Betsey Stevenson, an economist at the University of Michigan, has noted that gender roles are changing somewhat and that men are indeed stepping up to do more housework and child care. Still, she told me in 2020, women generally do even more.
“Women seem to be a little bit less willing, less able, in a game of chicken, if the guy is driving towards the cliff of not feeding the children, and the woman is driving towards the cliff of not feeding the children, she pulls off first and she feeds the children,” Stevenson said. “And the problem is that if he knows that she’s going to pull off first, then he wins the game of chicken.”
That, she notes, pushes us back toward a more old-fashioned set of roles.
And the last couple of years may widen preexisting disparities.
Early in the pandemic, noted a recent McKinsey report, women felt only slightly more burnt out than men. By 2021, that gap had nearly doubled. More than 40 percent of women reported feeling burnt out most or all of the time.
A report by the Boston Women’s Workforce Council found that at “the highest ranks, female executives made $90,000 less in annual compensation. But that number balloons to $280,000, if you count the cash bonus.”
Goldin — herself a model for a generation of powerful female economists — says she remains an optimist. Female participation in the workforce is similar to what it was in 2019, she points out.

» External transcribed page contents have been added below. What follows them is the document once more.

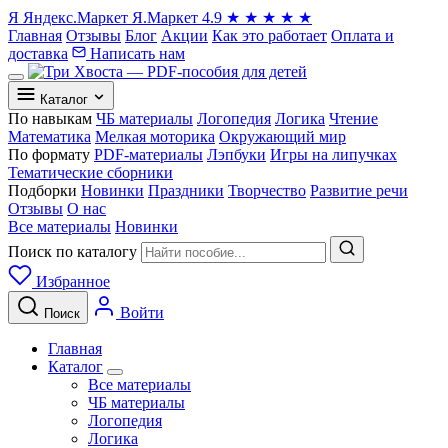
Я
Яндекс.Маркет
Я.Маркет
4.9
★
★
★
★
★
Главная
Отзывы
Блог
Акции
Как это работает
Оплата и
доставка
Написать нам
Каталог
По навыкам
ЧБ материалы
Логопедия
Логика
Чтение
Математика
Мелкая моторика
Окружающий мир
По формату
PDF-материалы
Лэпбуки
Игры на липучках
Тематические сборники
Подборки
Новинки
Праздники
Творчество
Развитие речи
Отзывы
О нас
Все материалы
Новинки
Поиск по каталогу
Избранное
Войти
Поиск
Главная
Каталог
Все материалы
ЧБ материалы
Логопедия
Логика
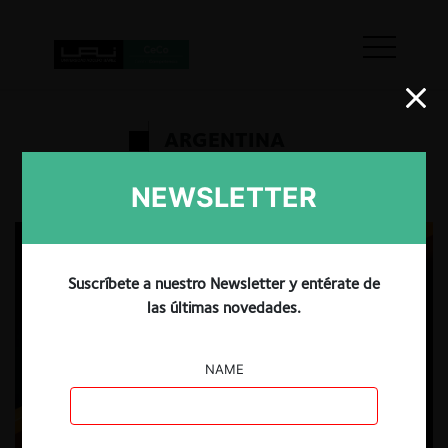
ARGENTINA
NEWSLETTER
Suscríbete a nuestro Newsletter y entérate de
las últimas novedades.
NAME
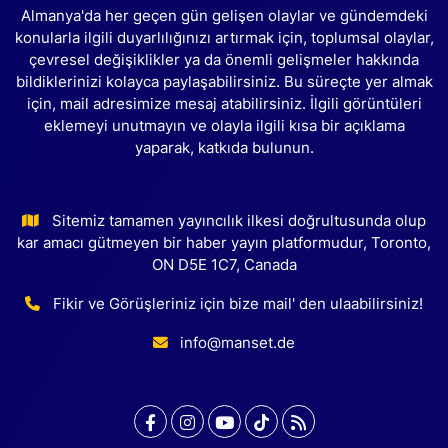
Almanya'da her geçen gün gelişen olaylar ve gündemdeki
konularla ilgili duyarlılığınızı artırmak için, toplumsal olaylar,
çevresel değişiklikler ya da önemli gelişmeler hakkında
bildiklerinizi kolayca paylaşabilirsiniz. Bu süreçte yer almak
için, mail adresimize mesaj atabilirsiniz. İlgili görüntüleri
eklemeyi unutmayın ve olayla ilgili kısa bir açıklama
yaparak, katkıda bulunun.
Sitemiz tamamen yayıncılık ilkesi doğrultusunda olup
kar amacı gütmeyen bir haber yayın platformudur, Toronto,
ON D5E 1C7, Canada
Fikir ve Görüşleriniz için bize mail' den ulaabilirsiniz!
info@manset.de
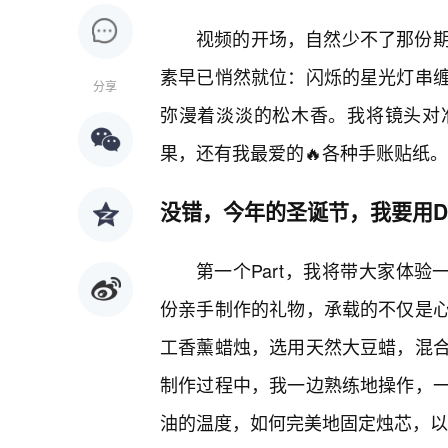
视频的开场，自然少不了那份
素早已悄然就位：闪烁的星光灯串
分享
弥漫着淡淡的松木香。我将镜头对
果，还有我最爱的🔥各种手账贴纸。
没错，今年的圣诞节，我要用D
第一个Part，我将带大家体验
份亲手制作的礼物，承载的不仅是
工香薰蜡烛，选用天然大豆蜡，混合
制作过程中，我一边熟练地操作，
油的温度，如何完美地固定烛芯，以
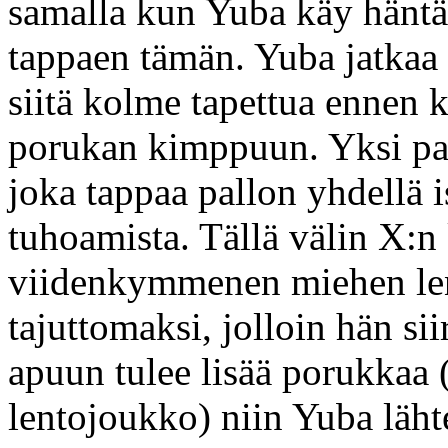
samalla kun Yuba käy hänt
tappaen tämän. Yuba jatka
siitä kolme tapettua ennen 
porukan kimppuun. Yksi pa
joka tappaa pallon yhdellä is
tuhoamista. Tällä välin X:
viidenkymmenen miehen len
tajuttomaksi, jolloin hän si
apuun tulee lisää porukkaa
lentojoukko) niin Yuba läh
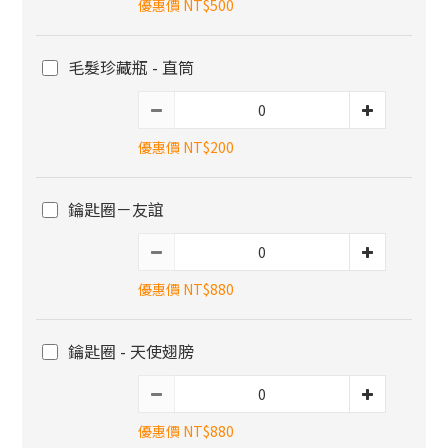
優惠價 NT$500
毛髮珍藏瓶 - 直筒
優惠價 NT$200
鑰匙圈－友誼
優惠價 NT$880
鑰匙圈 - 天使翅膀
優惠價 NT$880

And the pandemic has made it clear that last-minute work trips to Zurich or Tokyo might not be necessary. And that the time-suck of commuting isn’t imperative. Both of which could benefit high-ranking women who also have family responsibilities.
Plus, there’s been a lot of talk about the fact that, as Stevenson puts it, “childcare is not just a personal problem.” (As we’ve seen over the last couple of years, if you want to see a labor force in crisis, try giving parents no place to put their kids.)
Ultimately, solving the gender gap created by “greedy jobs” will depend on both policy shifts and personal shifts.
Employers will have to be less greedy. Women will have to be willing to relinquish some of their household-related responsibilities, and men will have to be willing to pick up some of those responsibilities.
“We’ve talked for a long time about workplace flexibility, and the important ways in which we should allow people to navigate back and forth,” Stevenson said. “But it’s really been a lot of cheap talk. If you don’t ‘lean in’ the whole time, you don’t make it to the top. But leaning in the whole time is really, really hard if you want to take time to really engage with your children. And that’s true for men and for women.”